* **Task objective**:
Pick each line that has "bookcase" out of the records.

* **Input data**:
○ ○ ○
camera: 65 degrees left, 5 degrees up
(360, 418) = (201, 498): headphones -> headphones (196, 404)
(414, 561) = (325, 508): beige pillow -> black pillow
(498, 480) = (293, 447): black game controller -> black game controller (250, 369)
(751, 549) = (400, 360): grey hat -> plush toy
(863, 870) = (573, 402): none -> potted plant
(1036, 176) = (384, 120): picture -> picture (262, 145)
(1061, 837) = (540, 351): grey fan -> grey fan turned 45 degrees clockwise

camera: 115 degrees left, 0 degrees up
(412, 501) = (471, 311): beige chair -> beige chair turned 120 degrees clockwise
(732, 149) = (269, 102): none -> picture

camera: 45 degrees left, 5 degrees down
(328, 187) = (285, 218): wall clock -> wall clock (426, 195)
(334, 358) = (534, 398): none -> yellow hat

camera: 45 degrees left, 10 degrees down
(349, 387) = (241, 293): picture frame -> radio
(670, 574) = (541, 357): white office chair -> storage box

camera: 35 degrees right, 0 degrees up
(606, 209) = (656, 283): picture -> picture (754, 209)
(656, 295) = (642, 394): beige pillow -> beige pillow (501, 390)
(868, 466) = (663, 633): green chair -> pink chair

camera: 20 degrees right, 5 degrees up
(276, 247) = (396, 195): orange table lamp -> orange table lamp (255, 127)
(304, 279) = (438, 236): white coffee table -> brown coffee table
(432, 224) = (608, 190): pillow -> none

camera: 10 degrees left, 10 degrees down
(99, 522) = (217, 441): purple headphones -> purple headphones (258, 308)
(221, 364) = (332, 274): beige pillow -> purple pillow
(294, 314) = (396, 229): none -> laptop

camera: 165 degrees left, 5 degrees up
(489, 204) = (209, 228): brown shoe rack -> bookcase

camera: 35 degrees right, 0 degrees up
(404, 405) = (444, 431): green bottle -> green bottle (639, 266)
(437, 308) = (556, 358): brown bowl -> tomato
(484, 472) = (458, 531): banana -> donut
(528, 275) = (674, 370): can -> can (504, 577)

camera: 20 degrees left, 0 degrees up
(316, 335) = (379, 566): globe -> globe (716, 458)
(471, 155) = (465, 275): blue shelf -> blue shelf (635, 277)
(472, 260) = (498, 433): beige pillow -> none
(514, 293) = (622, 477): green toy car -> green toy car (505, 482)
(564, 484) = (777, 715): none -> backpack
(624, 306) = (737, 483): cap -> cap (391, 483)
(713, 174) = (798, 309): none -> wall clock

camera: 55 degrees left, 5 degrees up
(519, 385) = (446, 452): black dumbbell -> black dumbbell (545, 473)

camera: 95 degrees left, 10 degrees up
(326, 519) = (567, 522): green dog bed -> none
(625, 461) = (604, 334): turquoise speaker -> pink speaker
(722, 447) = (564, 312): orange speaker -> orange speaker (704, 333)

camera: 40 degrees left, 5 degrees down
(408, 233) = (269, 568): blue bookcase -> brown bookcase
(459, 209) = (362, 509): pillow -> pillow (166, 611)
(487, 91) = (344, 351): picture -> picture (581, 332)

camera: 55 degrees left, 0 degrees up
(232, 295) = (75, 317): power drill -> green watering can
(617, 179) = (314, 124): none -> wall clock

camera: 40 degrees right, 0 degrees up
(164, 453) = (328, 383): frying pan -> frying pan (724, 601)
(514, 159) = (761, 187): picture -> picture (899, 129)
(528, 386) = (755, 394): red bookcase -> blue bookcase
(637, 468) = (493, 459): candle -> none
○ ○ ○
* **Result for this exercise**:
(489, 204) = (209, 228): brown shoe rack -> bookcase
(408, 233) = (269, 568): blue bookcase -> brown bookcase
(528, 386) = (755, 394): red bookcase -> blue bookcase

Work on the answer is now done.